Q. What’s your opinion on low-fat versus low-carb dieting for pre-contest diets?

A. There’s been a lot of controversy about various competition prep methods. For my own prep, I’ve tried virtually every method out there and have a good sense for what works for me. And what works for me personally is moderate to high protein, moderate to low carbs, and lower fat. But that’s me. I like volume training, I love the gym, and I also like to use my weight workouts as a huge caloric burn (I leave the gym physically wasted!). So for me, and also with my size (I weigh 190–200 pounds), I need food, and usually quite a bit of it! I have some reservations about the long-term effects of excluding certain food groups from your diet, and I’m not a big fan of that approach for competition prep, or for general weight loss. Most people benefit long-term from a variety of foods eaten in a balanced way, with a moderate caloric deficit to instigate gradual weight loss.
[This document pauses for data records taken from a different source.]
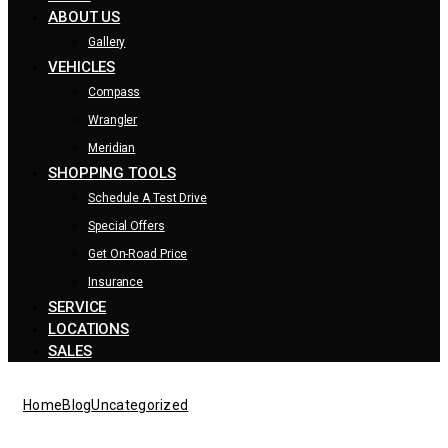
ABOUT US
Gallery
VEHICLES
Compass
Wrangler
Meridian
SHOPPING TOOLS
Schedule A Test Drive
Special Offers
Get On-Road Price
Insurance
SERVICE
LOCATIONS
SALES
Home
Blog
Uncategorized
However—and here’s the caveat—some people, for whatever reason (genetics, lifestyle, energy level, training style), do better on certain diets, and I’ll be the last person to criticize them or say it won’t work for them. Results are results, and if you get ripped and feel moderately good on a zero-carb, high-protein, high-fat diet (Keto Diet), then the answer is “it works!” Dieting is a process of systematic and strategic change, and as athletes, we have to be constantly evolving our diets as our physiques develop (each season may require adjustments). My advice is to stay open to new knowledge, be critical of hype, and stay true to what makes you feel good.